OK, here is my story. I would greatly appreciate the honest truth as to what you might think of it. I can take it whatever it might be.
My husband and I have been married for 10 years, we have 2 kids. we have never been good a communicating , but we loved each other and when we were young, we were just having fun. Now things are different and have gotten difficult. For a long time I have felt responsible. I was pampered as a child and I definitely was NOT a good homemaker at first. My husband was a great cook and he said he like to do it. I also failed at keeping up with housework and keeping things going. After we were married for 4 years and before we had kids we had a long talk. He told me that he felt the burden of doing everything around the house and that I was not doing my part. He confessed that he was worried about having kids with me because of the added work. I agreed and went to counselling. I did a whole year of counselling where I learned that I am not at all the lazy useless piece of garbage that I thought I was. The truth is, I work full time - always have - and part time. I have always had a second job to help make ends meet. I could see that there were areas at home where I was failing, and I worked hard to make laundry and cleaning more of a priority. And it has been. I do not expect my husband to take care of any more than half of the house work. Now that we have kids, all of the kid stuff has fallen to me. I am absolutely the primary care taker. My husband is a good and involved father, but he works long hours outside the home and I have the kids with me most often.
Ok, to the point. We started counselling about a month ago. At first he was angry and our first session was difficult at best. He said he was just going through the motions and didn't really see any home for us. He also said he didn't want a divorce, but that he didn't see how this can truly be any better. I was shocked and hurt. BUT he agreed to go back and now we have had 5 sessions in total. While I have really taken it to heart and have been working hard to do what the counselor suggests, he has not. At our last session he acknowledged that he has noticed that I have been working at this both in and out of counselling. It felt good to be acknowledged. But then as the counselor began to press him for his feelings and his part in all this, he started to get angry. He talked around answers and avoided questions. Until he finally said he is just here going through the motions. That hurt to hear. But I don't know if I believe it.

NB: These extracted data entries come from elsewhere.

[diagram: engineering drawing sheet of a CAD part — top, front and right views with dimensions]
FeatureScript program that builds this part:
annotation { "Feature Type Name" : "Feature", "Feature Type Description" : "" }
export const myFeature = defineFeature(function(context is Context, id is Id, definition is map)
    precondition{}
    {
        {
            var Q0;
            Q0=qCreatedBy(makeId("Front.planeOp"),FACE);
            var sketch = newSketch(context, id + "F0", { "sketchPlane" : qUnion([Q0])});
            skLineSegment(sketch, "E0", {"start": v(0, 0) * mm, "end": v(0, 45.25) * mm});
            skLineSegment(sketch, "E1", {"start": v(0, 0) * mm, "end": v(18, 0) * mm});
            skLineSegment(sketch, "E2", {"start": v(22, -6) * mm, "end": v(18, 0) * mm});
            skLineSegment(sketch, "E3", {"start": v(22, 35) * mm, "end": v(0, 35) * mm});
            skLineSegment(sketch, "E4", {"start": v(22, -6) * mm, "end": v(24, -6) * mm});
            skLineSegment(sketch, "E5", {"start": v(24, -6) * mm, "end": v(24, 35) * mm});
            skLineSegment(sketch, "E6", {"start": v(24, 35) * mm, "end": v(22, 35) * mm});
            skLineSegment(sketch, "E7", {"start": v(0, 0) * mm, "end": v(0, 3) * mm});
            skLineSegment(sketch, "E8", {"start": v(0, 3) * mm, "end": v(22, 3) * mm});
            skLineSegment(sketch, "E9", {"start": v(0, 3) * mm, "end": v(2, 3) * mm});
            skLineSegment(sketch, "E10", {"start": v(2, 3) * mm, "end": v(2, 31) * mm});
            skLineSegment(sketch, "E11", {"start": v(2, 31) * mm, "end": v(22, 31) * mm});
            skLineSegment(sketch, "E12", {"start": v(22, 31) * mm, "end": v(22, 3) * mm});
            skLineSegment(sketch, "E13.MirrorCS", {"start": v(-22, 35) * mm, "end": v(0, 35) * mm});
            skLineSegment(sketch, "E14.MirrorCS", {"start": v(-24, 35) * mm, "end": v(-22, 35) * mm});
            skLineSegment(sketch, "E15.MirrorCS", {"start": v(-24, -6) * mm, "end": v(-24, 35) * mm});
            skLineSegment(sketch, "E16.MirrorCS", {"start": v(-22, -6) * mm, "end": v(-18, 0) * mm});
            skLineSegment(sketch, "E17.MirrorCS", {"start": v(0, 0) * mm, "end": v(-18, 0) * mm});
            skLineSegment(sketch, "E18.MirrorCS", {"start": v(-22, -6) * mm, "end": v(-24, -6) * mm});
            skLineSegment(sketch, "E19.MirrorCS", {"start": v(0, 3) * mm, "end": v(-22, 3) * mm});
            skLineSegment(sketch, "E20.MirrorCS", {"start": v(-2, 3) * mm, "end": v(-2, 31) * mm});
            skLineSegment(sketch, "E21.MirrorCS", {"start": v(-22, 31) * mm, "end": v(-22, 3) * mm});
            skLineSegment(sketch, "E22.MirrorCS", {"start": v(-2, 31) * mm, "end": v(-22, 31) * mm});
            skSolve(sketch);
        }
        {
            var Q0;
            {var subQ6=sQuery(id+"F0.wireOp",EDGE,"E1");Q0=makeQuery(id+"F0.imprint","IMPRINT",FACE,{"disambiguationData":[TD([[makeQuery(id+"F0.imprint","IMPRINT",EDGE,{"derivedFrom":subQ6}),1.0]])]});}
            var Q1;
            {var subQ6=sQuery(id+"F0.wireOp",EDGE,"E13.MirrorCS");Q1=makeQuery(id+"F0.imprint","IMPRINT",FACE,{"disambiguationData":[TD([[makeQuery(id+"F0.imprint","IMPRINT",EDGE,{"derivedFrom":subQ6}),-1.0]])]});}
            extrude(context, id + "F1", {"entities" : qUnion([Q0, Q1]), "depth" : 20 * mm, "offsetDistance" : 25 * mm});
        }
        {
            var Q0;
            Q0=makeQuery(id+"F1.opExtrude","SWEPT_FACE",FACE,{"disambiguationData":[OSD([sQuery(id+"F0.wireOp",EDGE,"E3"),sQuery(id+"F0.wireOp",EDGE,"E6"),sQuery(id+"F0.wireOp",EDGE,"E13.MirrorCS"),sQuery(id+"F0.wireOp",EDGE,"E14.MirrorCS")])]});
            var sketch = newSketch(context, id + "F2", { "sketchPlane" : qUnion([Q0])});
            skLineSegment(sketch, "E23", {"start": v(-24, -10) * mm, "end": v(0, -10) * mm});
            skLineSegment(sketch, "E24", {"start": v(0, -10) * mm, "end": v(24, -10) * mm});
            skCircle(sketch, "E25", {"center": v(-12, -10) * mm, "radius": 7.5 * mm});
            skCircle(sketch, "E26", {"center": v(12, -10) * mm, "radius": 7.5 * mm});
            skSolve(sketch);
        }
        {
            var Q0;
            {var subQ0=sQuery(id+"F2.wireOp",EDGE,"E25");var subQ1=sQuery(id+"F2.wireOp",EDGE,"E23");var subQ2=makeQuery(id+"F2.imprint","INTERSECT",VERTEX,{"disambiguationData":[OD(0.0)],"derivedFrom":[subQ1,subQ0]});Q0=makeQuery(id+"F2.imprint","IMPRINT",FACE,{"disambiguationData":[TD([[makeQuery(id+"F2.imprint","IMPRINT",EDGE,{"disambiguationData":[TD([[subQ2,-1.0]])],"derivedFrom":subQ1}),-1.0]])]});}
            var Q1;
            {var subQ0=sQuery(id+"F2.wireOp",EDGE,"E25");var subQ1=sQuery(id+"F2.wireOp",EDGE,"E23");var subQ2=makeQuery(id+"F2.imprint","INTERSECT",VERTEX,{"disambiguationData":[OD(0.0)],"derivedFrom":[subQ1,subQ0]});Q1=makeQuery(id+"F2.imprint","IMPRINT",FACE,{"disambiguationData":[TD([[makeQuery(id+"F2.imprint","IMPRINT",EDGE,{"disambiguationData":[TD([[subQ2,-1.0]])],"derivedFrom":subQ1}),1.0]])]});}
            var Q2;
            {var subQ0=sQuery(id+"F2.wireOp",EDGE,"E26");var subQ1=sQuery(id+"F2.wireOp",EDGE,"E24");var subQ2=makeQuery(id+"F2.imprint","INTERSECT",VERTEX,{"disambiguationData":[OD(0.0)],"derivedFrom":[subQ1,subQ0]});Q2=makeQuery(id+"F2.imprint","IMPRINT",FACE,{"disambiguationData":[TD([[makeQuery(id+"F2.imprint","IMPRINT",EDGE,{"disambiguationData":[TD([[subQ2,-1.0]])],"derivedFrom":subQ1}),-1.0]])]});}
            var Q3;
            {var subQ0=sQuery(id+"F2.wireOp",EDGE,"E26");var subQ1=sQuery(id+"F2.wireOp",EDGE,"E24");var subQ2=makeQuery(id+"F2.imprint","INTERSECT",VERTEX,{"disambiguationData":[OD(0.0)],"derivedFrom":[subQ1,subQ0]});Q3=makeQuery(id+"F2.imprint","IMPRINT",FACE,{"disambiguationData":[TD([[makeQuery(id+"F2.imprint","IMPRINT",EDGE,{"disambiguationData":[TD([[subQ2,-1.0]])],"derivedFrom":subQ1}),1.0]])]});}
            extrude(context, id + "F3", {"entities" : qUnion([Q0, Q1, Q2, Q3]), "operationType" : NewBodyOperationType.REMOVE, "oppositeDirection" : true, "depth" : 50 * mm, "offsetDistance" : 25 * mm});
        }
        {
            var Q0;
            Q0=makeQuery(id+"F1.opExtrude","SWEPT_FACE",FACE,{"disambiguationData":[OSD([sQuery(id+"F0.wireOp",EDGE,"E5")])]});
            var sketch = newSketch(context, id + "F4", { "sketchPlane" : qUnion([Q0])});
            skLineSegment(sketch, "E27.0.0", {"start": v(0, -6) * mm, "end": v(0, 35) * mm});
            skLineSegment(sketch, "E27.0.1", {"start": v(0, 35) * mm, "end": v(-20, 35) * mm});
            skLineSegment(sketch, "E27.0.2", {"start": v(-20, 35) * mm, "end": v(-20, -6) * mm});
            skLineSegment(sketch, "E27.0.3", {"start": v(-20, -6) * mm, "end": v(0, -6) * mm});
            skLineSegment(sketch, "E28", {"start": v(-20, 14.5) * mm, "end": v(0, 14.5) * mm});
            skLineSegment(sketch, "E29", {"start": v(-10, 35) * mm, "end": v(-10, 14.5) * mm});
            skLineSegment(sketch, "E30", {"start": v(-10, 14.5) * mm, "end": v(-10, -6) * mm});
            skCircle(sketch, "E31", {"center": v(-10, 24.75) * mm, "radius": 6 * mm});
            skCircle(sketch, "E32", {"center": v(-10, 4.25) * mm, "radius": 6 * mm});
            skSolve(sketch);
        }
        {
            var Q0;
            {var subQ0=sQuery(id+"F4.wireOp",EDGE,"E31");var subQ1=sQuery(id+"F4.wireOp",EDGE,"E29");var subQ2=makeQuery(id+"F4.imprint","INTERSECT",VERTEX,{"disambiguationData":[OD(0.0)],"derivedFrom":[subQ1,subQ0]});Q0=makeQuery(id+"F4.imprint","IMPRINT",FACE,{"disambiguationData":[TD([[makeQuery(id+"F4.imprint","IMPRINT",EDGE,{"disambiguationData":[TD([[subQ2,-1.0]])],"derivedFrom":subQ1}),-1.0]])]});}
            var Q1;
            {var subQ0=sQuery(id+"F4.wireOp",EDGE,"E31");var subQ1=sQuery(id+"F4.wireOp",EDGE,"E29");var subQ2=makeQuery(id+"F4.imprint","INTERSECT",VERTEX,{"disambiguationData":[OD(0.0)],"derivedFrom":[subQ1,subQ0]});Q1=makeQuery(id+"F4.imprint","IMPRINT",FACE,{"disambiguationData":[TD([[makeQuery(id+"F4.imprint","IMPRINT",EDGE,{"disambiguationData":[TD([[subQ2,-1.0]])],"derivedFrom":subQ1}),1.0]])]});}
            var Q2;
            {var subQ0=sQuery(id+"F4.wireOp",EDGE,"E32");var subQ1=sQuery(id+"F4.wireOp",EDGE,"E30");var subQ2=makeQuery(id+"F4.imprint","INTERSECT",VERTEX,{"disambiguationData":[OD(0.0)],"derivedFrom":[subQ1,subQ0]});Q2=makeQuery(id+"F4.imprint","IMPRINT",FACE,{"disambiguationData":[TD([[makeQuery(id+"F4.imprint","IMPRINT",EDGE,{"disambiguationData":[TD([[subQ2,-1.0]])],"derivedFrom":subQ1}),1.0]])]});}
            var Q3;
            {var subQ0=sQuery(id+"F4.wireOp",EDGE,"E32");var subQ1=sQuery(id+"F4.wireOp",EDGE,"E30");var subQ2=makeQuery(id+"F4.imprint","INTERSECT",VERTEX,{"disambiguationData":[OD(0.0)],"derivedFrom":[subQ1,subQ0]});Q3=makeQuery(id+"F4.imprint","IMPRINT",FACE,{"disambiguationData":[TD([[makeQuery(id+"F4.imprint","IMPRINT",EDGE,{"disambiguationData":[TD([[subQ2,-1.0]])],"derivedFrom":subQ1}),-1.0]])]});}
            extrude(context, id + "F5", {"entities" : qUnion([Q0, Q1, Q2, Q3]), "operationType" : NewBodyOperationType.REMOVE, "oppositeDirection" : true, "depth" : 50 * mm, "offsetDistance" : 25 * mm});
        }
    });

From the beginning I have felt like this mess is my fault. He has told me so. That I am the reason he is unhappy and hates to come home. But for some reason, after this session I began to suddenly feel like this isn't all my fault. And that I cannot fix it on my own. I am so tired of feeling guilty. But whether he meant what he said or not, I can't see the point in continuing if he isn't going to try. Surprisingly, right after that he agreed to come back next week. I don't know what to think. I am wondering -Is he just coming because I asked him to? Is he going to continue to go to the sessions but do nothing else to improve things? How is that not just a huge waste of time?
I suspect that he still actually loves me. I think that he hates himself. I think that he feels like his life is not what he expected. Although we have a good life. He thinks that I am crazy for ever suggesting that anything could be different. When I talk about making my side business my full time job and quitting my current full time job, he says I am delusional and idealistic. He has this attitude that things are the way the are and that they can never be any different. He tells people I am crazy for suggesting that things can be better. I guess it shouldn't be a surprise that he thinks that way about our marriage too.
This session was yesterday and since then I am just inwardly focused. I am tired of trying to fix this alone. If he is not trying then I am done. I am going to take care of myself. I am going to have fun with my kids and for now, I am not going to concentrate on making him happy. That has been my sole thought for 10 years = how can I make him happy? Well that is over. For now. For now we are living separate under the same roof. I plan to wait it out and if he comes around - I will work! But if he does not ever come around then I am going to suggest that it is over. The LAST thing I want is divorce. I hate that our children would have to go through that, but I refuse to stay in an emotionally void relationship. I just have no idea how this happened. I feel like I am in someone else's life.
If you are still reading - thank you. I know it's a lot. what do you think? Am I wrong? Can I do this differently? Is there another option? Thanks so much!